Moving swiftly to redefine a sedate office at the periphery of New York City government, Mr. de Blasio is creating a department of community organizing, which will seek to turn those who grouse about city policies and practices into advocates who band together to reshape them.
In an interview Sunday night, he said the new department could be especially effective in mobilizing parents of children in the city’s schools, a group he says has been consistently ignored by the Bloomberg administration.
The move represents a significant rethinking of the office, which has traditionally served as a quiet problem solver, responding to scattered complaints about everything from unfilled potholes to unresponsive city officials. But Mr. Bloomberg has largely filled that task with 311, the popular information hot line, and Mr. de Blasio’s predecessor, Betsy Gotbaum, kept a low profile over the past eight years. For much of that time, the office had been criticized as ineffectual, so much so that the City Council slashed its financing and Mr. Bloomberg called the job “a waste of everyone’s money.”
In the interview, Mr. de Blasio vowed to take the office “to a new activist level.”
“This is what government is supposed to do channel energy and activism and achieve results for our constituents,” he said.
Mr. de Blasio has repeatedly complained that the Bloomberg administration does not promote or permit enough citizen debate and engagement.
“This is a city that not long ago seemed ungovernable, so a very top-down style of government has taken shape, epitomized by the current administration,” Mr. de Blasio said. “But you have to engage the grass roots, and my office will be the leading edge of that.”
To promote activism, the office will hold workshops across the city to link residents with grass-roots organizations, offer toolkits for how to advocate for policy changes, create a page on the public advocate’s Web site to connect New Yorkers with similar problems and give out awards to those who “successfully fight on behalf of their neighborhoods,” according to a copy of a news release to be distributed on Monday.
Of course, whether citizens who have complaints want to become more active is an open question. Some may simply want their problems addressed.

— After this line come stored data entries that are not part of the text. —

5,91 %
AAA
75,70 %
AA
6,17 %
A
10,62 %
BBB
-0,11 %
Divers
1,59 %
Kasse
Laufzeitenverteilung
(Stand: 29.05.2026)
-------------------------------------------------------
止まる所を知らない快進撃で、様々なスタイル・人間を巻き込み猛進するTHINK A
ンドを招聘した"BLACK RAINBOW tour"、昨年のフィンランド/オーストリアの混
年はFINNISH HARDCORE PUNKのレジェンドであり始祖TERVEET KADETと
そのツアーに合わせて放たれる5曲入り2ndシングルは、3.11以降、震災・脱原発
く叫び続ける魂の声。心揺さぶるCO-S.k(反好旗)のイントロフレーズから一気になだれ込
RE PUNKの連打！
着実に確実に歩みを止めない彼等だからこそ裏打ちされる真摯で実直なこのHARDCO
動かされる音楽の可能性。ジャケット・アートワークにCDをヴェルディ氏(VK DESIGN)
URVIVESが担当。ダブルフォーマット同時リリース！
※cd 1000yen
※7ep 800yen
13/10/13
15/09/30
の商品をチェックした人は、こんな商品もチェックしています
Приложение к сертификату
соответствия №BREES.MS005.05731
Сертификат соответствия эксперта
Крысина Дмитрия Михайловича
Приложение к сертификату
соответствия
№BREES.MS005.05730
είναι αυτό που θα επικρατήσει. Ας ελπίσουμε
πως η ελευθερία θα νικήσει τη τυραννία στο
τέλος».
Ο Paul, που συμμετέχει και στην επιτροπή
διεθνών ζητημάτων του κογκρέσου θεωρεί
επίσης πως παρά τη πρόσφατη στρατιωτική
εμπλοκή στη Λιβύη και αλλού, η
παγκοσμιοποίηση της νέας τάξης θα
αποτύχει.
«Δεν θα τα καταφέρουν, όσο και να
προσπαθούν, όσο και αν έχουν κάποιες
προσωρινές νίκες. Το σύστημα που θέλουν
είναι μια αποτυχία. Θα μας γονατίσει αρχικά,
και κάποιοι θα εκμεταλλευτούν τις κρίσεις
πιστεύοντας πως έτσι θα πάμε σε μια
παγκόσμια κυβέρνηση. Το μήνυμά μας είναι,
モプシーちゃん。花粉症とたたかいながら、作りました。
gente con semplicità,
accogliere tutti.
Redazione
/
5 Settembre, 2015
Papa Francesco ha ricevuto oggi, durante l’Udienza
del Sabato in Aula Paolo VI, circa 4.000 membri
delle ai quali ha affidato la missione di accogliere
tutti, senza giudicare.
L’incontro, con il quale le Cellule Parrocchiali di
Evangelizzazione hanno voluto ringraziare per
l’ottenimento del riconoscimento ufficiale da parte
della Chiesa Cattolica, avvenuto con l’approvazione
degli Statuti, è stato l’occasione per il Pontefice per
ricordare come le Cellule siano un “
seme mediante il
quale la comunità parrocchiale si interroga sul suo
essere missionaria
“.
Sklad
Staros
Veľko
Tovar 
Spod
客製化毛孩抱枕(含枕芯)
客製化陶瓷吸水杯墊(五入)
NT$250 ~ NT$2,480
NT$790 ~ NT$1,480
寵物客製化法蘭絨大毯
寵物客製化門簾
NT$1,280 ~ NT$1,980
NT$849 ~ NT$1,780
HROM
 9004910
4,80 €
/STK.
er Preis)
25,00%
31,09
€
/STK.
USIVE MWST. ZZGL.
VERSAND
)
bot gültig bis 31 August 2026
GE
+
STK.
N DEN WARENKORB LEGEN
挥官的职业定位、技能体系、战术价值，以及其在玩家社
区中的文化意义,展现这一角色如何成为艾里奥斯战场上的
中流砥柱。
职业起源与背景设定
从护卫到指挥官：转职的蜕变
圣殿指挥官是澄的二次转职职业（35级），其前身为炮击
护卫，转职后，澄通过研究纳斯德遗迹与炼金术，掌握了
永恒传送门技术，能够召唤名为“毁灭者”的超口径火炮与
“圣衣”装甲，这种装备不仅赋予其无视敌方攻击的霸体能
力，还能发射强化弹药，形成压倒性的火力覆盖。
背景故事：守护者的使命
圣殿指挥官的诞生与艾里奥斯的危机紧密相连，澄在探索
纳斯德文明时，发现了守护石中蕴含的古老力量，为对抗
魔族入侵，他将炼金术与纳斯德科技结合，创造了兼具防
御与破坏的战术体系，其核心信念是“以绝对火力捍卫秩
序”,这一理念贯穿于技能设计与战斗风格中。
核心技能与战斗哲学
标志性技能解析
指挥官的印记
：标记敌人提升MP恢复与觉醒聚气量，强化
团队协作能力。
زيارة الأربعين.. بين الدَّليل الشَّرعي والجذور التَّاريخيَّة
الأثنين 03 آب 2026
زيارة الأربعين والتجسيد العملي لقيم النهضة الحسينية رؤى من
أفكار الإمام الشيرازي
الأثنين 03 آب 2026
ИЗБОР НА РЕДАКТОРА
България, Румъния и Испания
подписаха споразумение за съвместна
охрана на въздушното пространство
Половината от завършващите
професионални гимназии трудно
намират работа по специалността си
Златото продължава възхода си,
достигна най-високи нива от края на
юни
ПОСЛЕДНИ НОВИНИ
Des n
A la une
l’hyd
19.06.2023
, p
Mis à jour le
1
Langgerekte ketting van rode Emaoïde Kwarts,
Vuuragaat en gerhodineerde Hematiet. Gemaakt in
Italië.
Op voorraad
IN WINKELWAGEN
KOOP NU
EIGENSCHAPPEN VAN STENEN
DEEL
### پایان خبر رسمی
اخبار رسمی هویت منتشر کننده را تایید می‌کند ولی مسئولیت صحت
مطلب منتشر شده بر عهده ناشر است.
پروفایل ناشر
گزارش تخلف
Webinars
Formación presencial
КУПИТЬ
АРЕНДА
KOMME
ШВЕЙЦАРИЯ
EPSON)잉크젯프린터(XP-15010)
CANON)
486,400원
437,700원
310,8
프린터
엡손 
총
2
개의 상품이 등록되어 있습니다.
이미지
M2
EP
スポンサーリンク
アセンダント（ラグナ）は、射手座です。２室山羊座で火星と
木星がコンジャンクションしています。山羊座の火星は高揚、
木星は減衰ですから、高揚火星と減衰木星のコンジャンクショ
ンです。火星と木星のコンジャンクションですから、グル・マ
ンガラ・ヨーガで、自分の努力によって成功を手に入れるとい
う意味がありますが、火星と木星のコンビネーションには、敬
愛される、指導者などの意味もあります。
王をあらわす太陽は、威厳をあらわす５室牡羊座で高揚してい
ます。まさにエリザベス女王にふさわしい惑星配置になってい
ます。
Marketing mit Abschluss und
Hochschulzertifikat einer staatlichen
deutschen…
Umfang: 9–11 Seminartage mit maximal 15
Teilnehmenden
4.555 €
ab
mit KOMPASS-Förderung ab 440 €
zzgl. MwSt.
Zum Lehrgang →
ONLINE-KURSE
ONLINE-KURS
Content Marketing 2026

But the strategy is intended to broaden the public advocate’s influence when its financing is at an all-time low, with an annual budget of $1.7 million, down from $3.5 million a decade ago.
It also reflects the considerable ambitions of Mr. de Blasio, who is viewed as a possible mayoral contender in four years. The idea is not entirely new: Norman Siegel, a lawyer who also ran for public advocate last year, has called for similar outreach efforts.
In a gesture rich in symbolism, Mr. de Blasio will announce the plan with eight new City Council members, many of them community organizers elected in a wave of anti-incumbency.
Neither Mr. Bloomberg nor the Council speaker, Christine C. Quinn, was invited to the news conference. Margaret Chin, a newly elected councilwoman from Manhattan, said it was time for elected officials to adopt the tactics of the groups that lobby for change.
Mr. de Blasio said the focus of community organizing would be city agencies “where there is evidence of systemic failures.”
He criticized the Department of Education, citing its announcement, with scant warning, that half of a neighborhood public school would shut down and its space be given to a new charter school. “I am going to fight to make sure there is community involvement,” he said. And if the administration’s plans hurt residents, he said, “I will fight to reverse it.”
Mr. de Blasio also suggested pressuring the mayor to require that publicly subsidized development projects employ nearby residents and contain greater benefits for their neighborhoods.
Mr. de Blasio said that the public advocate would still resolve many complaints quietly, by reaching out to City Hall commissioners. But if those officials fail to respond, he pledged, he will rally residents to put public pressure on the agencies to act.
“The traditional vision was to call a press conference, issue a report, file a lawsuit,” he said. “I don’t think any of those tools, which are typically used in a drive-by manner, have the same impact as organizing communities.”